Exercise: Return each record unchanged and drop the images.

Dataset extract:
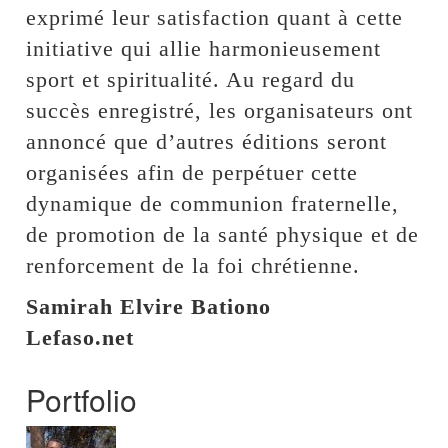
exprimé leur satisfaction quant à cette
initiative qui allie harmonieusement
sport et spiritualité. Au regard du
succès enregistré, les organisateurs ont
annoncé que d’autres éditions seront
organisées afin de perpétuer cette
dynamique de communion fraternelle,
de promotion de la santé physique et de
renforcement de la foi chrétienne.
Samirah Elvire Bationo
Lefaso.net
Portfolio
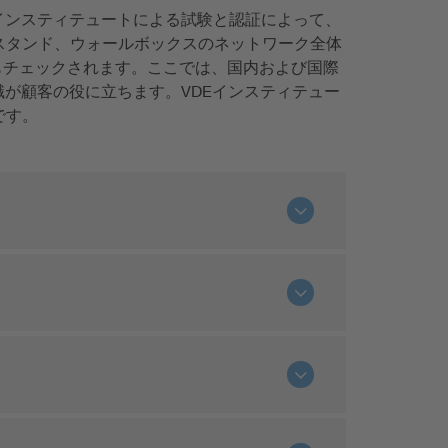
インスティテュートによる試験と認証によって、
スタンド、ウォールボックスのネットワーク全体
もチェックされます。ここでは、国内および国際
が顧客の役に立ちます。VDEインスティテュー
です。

Task output:
exprimé leur satisfaction quant à cette
initiative qui allie harmonieusement
sport et spiritualité. Au regard du
succès enregistré, les organisateurs ont
annoncé que d’autres éditions seront
organisées afin de perpétuer cette
dynamique de communion fraternelle,
de promotion de la santé physique et de
renforcement de la foi chrétienne.
Samirah Elvire Bationo
Lefaso.net
Portfolio
インスティテュートによる試験と認証によって、
スタンド、ウォールボックスのネットワーク全体
もチェックされます。ここでは、国内および国際
が顧客の役に立ちます。VDEインスティテュー
です。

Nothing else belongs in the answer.